Recep Tayyip Erdogan, le chef d’Etat turc, achève sa course aux pleins pouvoirs : il est réélu au premier tour des élections présidentielles du 24 juin. L’homme, à la tête du pays depuis 15 ans, inaugure une nouvelle « hyperprésidence » grâce à la révision constitutionnelle de 2017 qui lui donne des pouvoirs renforcés. Il obtient 52,5% des voix selon l’AFP.
Erdogan, fin stratège, indissociable de l’AKP, le parti de la Justice et du développement, a soigneusement labouré le paysage politique turc afin d’obtenir cette victoire. Dans cette perspective, il a conclu une alliance avec le parti d’extrême droite, le parti d’Action nationaliste (MHP), les « Loup gris » qui revendiquent un nationalisme turc pur et dur.

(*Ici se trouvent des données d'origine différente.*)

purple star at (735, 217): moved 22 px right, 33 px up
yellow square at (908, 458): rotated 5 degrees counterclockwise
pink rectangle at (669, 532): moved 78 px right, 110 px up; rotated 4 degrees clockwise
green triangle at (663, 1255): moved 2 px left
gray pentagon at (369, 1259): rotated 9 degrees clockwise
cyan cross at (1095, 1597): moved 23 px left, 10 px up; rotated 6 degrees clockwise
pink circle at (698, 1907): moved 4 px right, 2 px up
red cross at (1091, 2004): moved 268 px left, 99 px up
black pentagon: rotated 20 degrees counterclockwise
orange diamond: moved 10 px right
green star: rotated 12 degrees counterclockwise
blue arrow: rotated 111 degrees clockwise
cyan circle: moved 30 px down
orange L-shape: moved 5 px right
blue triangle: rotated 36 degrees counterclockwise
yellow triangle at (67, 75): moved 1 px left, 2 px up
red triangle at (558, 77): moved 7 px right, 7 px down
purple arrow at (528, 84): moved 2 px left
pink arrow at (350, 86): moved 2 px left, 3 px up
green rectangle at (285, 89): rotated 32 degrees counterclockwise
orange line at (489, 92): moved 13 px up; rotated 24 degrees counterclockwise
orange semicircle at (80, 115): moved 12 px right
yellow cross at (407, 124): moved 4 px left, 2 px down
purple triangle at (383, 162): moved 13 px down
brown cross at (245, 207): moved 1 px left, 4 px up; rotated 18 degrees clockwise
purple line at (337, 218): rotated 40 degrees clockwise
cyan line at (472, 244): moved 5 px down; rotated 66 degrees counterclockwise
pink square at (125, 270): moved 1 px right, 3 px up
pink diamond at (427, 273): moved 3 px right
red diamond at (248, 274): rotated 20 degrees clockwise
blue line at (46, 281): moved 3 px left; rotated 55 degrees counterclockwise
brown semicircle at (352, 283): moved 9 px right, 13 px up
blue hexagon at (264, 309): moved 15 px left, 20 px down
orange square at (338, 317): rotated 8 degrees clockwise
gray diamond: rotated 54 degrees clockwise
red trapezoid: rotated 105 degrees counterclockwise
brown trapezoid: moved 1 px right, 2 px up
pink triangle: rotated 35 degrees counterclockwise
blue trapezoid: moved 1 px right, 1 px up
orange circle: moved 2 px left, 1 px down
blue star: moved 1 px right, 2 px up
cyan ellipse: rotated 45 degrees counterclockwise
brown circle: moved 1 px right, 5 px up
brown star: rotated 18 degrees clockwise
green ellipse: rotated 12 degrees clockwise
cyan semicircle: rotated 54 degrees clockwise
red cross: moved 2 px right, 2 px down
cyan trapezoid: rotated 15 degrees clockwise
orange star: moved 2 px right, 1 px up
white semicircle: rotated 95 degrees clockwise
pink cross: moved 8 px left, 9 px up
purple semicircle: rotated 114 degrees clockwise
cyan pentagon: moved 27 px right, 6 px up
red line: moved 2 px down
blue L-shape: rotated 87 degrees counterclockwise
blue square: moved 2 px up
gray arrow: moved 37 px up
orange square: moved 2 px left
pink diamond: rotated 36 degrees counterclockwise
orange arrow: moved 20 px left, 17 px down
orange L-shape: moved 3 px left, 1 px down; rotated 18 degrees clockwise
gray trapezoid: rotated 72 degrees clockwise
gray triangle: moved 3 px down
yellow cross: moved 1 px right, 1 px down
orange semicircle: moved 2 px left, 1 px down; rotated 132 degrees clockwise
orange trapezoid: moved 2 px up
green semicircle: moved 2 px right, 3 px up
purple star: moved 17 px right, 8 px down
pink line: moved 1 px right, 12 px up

Le parti nationaliste turc, MHP
Le Parti d’Action nationaliste (MHP), fondé en 1969 par Alparslan Türkeş, place le panturquisme -la réunion de tous les peuples turcs dans une entité politique unifiée -, au premier plan de sa doctrine. Le parti se positionne radicalement contre tout particularisme comme celui revendiqué par les Kurdes vivant en Turquie.
Animal emblématique de la turcité depuis l’antiquité selon le chercheur Michel Bozdemir, le loup est devenu une référence incontournable du Parti d’Action nationaliste. Les militants extrémistes se reconnaissent par leur singulière façon se saluer de la main : l’index et le petit doigt relevés, tandis que le reste des doigts sont regroupés au centre. Une symbolique forte : le petit doigt pour la turcité, l’index pour l’Islam et entre les deux, les trois derniers doigts joints qui représente le monde, l’ensemble représentant la gueule d’un loup. Ainsi s’explique le nom donné aux partisans de cette formation, « les loups gris ».
Les Loups, des alliés fidèles
L’AKP, parti islamiste « modéré » constitue la majorité au parlement depuis le début des années 2000 et sert les ambitions d’un homme, le président Recep Tayib Erdogan. L’opposition à ce parti-bulldozer s’incarne avant tout dans le parti de centre gauche Parti Républicain du Peuple (CHP), héritier du kémalisme et le nouveau parti HDP, fondé en 2015, qui porte la voix des exclus de l’AKP, notamment des Kurdes, des femmes et progressistes. Le MHP ne se place avant ces dernières élections qu’en quatrième force au Parlement.
Face à la tentative de renversement de son pouvoir le 15 juillet 2016, le Président Erdogan resserre son emprise sur le pays. Dans ce but, il procède à une révision de la Constitution au printemps 2017 qu’il obtient de justesse grâce au soutien qu’il négocie avec le MHP. Poursuivant cette voie autoritaire, Erdogan n’hésite pas à flirter dans les media avec le leader du parti d’extrême-droite, Devlet Bahçeli. Les noces entre les deux partis sont conclues définitivement à l’occasion de la campagne de 2018 pour les élections présidentielles et législatives.
Une alliance entre islamistes et extrémistes nationalistes
Aujourd’hui, à l’issue des élections, le tableau des forces en présence a connu de nouveaux changements.
Erdogan sorti victorieux du scrutin, le MHD a gagné en galons : devenu la troisième force du pays, sa présence sur la scène politique se normalise grâce à son alliance avec le parti présidentiel. Aux législatives, organisées en simultanées avec l’élection présidentielle, le MHP obtient 11% des suffrages. Le MHP autrefois cavalier seul est ainsi devenu compagnon de route essentiel à l’AKP.
A eux deux, AKP et MHP constituent une majorité absolue (339 sièges sur 600 députés). Ils forment une synthèse originale, « turco-islamique » : l’un revendiquant l’islamisme, l’autre la turcité comme ligne politique dominante. Par conséquent, cette coalition est hostile envers les citoyens non-turcs ethniques, majoritairement Kurdes, qui représentent 1/5ème de la population du pays.
Au regard de cette nouvelle configuration, la coalition formée autour du CHP a remporté 30% des voix et le HDP a gagné près de 10% des sièges. Ces deux partis forment donc la nouvelle opposition.